**What is required**
Retype only the stretch of lines that starts with the line containing "Křeslo je dodáváno v demontu, ale" and ends with the last line of the records, both included, exactly.

**Saved entries**

-- Opening Marker --

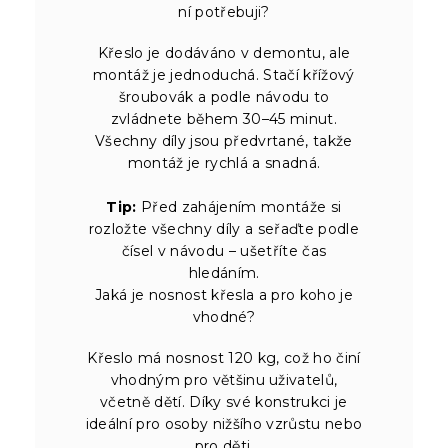
ní potřebuji?
Křeslo je dodáváno v demontu, ale
montáž je jednoduchá. Stačí křížový
šroubovák a podle návodu to
zvládnete během 30–45 minut.
Všechny díly jsou předvrtané, takže
montáž je rychlá a snadná.
Tip:
Před zahájením montáže si
rozložte všechny díly a seřaďte podle
čísel v návodu – ušetříte čas
hledáním.
Jaká je nosnost křesla a pro koho je
vhodné?
Křeslo má nosnost 120 kg, což ho činí
vhodným pro většinu uživatelů,
včetně dětí. Díky své konstrukci je
ideální pro osoby nižšího vzrůstu nebo
pro děti.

-- Closing Marker --

**Result of this exercise**
Křeslo je dodáváno v demontu, ale
montáž je jednoduchá. Stačí křížový
šroubovák a podle návodu to
zvládnete během 30–45 minut.
Všechny díly jsou předvrtané, takže
montáž je rychlá a snadná.
Tip:
Před zahájením montáže si
rozložte všechny díly a seřaďte podle
čísel v návodu – ušetříte čas
hledáním.
Jaká je nosnost křesla a pro koho je
vhodné?
Křeslo má nosnost 120 kg, což ho činí
vhodným pro většinu uživatelů,
včetně dětí. Díky své konstrukci je
ideální pro osoby nižšího vzrůstu nebo
pro děti.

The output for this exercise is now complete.